Beginning at the line containing "9: (237, 262, 1.97)" in the material below and ending at the line containing "26: (351, 189, 1.93)", return each line exactly and add nothing.

::: Data for this exercise

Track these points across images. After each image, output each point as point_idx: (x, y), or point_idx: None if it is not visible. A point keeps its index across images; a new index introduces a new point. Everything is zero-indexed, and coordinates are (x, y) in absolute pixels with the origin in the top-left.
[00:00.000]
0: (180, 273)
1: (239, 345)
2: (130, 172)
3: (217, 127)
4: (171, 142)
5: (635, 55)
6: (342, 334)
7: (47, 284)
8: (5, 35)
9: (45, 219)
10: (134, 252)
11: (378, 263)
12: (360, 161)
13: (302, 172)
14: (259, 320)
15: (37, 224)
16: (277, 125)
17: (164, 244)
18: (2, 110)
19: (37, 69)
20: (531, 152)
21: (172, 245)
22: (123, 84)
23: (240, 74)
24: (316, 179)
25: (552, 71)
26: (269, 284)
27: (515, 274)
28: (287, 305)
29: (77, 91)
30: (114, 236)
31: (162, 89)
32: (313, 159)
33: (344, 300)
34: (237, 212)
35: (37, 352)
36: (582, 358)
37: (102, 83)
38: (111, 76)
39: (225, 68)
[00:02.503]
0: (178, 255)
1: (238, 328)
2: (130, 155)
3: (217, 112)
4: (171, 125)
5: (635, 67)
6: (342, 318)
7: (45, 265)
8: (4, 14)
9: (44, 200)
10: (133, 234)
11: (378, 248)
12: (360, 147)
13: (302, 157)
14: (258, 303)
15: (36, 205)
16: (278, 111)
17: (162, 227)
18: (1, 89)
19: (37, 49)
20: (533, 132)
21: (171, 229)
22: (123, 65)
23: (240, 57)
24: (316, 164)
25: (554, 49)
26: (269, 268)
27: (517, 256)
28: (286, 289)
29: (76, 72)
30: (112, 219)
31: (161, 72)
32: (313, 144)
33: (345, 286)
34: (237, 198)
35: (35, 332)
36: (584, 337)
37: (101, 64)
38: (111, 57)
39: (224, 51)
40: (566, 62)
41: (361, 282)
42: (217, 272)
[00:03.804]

::::::
::: Data for this exercise

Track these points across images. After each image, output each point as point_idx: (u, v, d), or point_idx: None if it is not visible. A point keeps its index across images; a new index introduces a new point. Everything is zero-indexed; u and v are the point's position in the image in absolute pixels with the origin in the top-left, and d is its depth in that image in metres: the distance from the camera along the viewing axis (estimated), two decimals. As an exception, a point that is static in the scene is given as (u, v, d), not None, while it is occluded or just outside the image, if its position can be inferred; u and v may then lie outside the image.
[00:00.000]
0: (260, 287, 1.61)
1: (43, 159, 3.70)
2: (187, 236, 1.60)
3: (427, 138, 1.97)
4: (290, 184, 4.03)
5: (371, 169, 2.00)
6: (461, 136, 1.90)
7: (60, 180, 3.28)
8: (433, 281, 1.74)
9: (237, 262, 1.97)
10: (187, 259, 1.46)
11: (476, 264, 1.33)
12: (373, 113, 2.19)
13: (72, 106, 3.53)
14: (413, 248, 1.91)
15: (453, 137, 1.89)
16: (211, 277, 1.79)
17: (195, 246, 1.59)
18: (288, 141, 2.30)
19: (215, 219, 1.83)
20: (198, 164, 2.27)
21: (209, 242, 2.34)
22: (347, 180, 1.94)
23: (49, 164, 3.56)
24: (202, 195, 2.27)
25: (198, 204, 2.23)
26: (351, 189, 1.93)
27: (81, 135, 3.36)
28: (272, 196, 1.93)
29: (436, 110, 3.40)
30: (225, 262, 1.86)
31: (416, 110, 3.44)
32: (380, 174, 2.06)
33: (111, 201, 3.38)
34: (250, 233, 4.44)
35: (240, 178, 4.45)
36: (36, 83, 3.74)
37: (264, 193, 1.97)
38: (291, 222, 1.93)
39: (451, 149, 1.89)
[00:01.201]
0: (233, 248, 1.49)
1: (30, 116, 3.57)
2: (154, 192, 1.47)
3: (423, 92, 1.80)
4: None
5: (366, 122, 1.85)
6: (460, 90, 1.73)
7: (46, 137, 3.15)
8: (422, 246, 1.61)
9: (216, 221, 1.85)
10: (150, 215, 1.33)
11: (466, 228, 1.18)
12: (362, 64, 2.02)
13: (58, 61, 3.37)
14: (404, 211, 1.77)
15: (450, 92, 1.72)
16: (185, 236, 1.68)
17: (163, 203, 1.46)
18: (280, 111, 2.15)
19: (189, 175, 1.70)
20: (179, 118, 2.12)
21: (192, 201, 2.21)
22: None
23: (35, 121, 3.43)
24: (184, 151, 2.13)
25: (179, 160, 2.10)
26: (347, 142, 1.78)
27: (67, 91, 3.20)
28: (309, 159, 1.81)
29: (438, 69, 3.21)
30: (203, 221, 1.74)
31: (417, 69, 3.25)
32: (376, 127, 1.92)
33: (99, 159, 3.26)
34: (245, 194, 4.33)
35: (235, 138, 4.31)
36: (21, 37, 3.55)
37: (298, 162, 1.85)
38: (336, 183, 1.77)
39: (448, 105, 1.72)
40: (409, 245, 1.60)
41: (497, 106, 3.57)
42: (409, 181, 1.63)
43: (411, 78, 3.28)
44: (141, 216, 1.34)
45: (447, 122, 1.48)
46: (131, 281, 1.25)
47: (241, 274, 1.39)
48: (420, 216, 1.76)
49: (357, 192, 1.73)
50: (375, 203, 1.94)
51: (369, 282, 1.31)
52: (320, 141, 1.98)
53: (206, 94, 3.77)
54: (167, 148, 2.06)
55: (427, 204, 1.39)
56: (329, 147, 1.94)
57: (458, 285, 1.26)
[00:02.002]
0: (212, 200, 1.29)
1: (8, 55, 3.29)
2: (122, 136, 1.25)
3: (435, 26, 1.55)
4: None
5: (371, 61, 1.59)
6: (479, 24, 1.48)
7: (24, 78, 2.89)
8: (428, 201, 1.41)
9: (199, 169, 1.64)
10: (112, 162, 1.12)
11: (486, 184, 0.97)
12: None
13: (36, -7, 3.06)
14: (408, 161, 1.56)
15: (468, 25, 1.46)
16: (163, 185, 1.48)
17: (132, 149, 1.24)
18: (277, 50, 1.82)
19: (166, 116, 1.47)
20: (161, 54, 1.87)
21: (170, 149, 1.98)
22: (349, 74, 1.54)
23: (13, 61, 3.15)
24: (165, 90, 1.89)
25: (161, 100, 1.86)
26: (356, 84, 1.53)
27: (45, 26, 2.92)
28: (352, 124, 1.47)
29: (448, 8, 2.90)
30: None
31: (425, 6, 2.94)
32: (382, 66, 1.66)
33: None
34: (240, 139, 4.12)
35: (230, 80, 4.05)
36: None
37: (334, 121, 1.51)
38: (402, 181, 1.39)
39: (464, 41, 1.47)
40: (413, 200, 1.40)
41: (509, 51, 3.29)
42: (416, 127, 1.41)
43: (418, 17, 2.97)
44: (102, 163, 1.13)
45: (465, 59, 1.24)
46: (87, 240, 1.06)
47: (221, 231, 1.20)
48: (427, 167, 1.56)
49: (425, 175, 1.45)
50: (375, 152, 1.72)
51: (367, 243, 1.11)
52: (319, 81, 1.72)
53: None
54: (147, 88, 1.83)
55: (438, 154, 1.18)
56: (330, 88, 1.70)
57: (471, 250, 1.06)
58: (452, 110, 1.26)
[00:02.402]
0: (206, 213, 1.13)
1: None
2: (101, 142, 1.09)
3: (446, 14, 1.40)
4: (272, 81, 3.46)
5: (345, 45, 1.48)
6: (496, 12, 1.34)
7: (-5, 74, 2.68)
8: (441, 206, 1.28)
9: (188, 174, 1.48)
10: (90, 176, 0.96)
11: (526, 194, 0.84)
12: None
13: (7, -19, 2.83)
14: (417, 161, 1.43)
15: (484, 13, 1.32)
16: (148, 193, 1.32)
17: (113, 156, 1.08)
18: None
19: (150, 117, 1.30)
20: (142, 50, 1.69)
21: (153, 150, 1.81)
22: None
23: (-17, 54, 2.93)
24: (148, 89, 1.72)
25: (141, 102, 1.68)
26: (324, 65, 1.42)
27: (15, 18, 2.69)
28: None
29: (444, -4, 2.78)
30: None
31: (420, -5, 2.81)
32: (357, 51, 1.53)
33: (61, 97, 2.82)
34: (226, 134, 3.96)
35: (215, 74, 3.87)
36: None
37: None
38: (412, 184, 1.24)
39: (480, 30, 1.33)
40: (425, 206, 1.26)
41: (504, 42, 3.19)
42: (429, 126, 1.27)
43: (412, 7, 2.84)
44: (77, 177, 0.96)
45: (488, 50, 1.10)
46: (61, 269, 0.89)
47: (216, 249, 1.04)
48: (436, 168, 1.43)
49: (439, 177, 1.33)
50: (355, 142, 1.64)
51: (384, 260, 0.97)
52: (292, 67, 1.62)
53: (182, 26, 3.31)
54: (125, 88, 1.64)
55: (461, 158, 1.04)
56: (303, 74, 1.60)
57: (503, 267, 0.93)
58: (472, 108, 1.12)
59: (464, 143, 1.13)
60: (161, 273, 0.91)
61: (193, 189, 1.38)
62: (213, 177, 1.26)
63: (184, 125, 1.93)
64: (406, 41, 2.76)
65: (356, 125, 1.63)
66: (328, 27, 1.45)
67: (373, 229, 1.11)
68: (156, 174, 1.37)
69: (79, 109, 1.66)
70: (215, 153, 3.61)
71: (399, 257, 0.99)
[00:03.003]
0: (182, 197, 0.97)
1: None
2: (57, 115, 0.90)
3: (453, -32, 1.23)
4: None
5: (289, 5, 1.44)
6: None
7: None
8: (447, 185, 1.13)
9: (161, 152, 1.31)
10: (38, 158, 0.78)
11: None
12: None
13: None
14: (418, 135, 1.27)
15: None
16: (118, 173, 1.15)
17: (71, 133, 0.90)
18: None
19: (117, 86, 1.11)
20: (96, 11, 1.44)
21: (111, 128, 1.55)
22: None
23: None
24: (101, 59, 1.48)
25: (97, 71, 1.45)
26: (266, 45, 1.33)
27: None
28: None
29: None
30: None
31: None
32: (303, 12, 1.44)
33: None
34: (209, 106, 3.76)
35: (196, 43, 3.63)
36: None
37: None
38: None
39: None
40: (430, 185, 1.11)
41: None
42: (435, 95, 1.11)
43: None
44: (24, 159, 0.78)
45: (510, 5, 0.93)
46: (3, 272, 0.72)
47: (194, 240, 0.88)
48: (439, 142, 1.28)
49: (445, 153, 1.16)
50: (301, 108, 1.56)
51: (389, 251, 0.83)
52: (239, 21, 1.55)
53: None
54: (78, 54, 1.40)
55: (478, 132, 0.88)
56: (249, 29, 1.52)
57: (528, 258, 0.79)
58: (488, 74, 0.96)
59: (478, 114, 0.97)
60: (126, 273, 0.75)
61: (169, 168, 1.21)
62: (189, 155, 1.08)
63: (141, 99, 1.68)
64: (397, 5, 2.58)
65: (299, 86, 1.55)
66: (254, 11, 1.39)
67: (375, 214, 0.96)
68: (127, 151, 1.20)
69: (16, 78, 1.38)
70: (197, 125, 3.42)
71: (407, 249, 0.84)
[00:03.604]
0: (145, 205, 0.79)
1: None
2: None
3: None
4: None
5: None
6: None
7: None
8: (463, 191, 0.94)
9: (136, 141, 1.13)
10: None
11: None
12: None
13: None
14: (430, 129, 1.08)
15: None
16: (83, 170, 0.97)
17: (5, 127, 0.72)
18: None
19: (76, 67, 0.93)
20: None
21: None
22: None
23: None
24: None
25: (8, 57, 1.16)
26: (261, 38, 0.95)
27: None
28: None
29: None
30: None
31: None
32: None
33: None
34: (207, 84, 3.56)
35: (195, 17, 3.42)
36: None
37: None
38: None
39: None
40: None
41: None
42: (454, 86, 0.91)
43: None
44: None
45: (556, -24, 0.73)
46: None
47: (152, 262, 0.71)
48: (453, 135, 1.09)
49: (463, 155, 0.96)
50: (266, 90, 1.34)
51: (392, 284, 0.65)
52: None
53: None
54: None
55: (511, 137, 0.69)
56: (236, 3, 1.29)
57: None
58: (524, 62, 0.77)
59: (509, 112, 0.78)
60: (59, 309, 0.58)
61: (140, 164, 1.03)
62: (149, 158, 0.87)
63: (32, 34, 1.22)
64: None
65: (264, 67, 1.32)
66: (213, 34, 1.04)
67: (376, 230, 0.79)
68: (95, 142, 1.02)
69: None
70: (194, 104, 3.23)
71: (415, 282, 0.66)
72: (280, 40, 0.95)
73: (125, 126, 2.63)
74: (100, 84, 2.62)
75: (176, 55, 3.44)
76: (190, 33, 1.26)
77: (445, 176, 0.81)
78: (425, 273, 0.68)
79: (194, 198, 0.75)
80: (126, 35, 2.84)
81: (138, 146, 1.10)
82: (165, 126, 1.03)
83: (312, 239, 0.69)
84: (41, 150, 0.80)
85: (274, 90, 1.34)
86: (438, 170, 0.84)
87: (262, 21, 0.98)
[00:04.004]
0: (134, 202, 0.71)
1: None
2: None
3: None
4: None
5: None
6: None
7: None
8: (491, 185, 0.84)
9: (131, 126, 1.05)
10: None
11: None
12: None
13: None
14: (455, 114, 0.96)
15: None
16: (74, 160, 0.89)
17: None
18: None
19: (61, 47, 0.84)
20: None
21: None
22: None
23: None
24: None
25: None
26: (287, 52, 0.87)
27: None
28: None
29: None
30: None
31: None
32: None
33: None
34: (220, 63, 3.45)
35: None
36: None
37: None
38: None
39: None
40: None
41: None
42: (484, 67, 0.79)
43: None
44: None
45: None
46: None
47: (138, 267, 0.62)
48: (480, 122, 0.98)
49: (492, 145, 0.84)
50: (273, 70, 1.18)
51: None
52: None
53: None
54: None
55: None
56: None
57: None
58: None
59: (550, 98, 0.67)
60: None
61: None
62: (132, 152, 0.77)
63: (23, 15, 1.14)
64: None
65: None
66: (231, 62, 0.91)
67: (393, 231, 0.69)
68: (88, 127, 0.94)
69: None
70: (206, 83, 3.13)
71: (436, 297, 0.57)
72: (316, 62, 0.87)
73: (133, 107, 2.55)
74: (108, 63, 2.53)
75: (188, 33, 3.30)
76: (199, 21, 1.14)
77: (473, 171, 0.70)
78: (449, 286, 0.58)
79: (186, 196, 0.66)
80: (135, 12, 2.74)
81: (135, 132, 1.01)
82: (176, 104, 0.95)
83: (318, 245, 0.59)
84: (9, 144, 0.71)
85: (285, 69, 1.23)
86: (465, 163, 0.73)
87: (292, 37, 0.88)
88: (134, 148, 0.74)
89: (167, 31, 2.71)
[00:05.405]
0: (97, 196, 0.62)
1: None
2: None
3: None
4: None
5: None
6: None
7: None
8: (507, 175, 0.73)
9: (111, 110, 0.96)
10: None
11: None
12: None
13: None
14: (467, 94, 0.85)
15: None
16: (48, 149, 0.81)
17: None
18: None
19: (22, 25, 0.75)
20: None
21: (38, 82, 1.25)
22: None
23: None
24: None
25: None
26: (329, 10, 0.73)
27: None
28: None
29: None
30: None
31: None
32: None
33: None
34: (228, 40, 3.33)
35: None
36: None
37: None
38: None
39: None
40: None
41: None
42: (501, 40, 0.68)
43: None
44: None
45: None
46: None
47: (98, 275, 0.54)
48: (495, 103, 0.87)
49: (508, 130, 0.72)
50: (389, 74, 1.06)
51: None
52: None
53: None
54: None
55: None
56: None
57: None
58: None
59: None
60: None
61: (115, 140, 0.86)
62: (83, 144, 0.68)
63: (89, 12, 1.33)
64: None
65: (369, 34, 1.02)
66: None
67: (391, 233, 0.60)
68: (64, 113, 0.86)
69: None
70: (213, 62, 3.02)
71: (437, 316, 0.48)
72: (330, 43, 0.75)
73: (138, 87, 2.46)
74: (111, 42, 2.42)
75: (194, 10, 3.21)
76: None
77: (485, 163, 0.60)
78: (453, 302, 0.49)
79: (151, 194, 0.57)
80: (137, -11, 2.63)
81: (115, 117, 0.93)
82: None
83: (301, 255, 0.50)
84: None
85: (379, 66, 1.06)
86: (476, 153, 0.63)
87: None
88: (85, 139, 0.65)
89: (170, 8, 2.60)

::::::

Answer to the exercise
9: (237, 262, 1.97)
10: (187, 259, 1.46)
11: (476, 264, 1.33)
12: (373, 113, 2.19)
13: (72, 106, 3.53)
14: (413, 248, 1.91)
15: (453, 137, 1.89)
16: (211, 277, 1.79)
17: (195, 246, 1.59)
18: (288, 141, 2.30)
19: (215, 219, 1.83)
20: (198, 164, 2.27)
21: (209, 242, 2.34)
22: (347, 180, 1.94)
23: (49, 164, 3.56)
24: (202, 195, 2.27)
25: (198, 204, 2.23)
26: (351, 189, 1.93)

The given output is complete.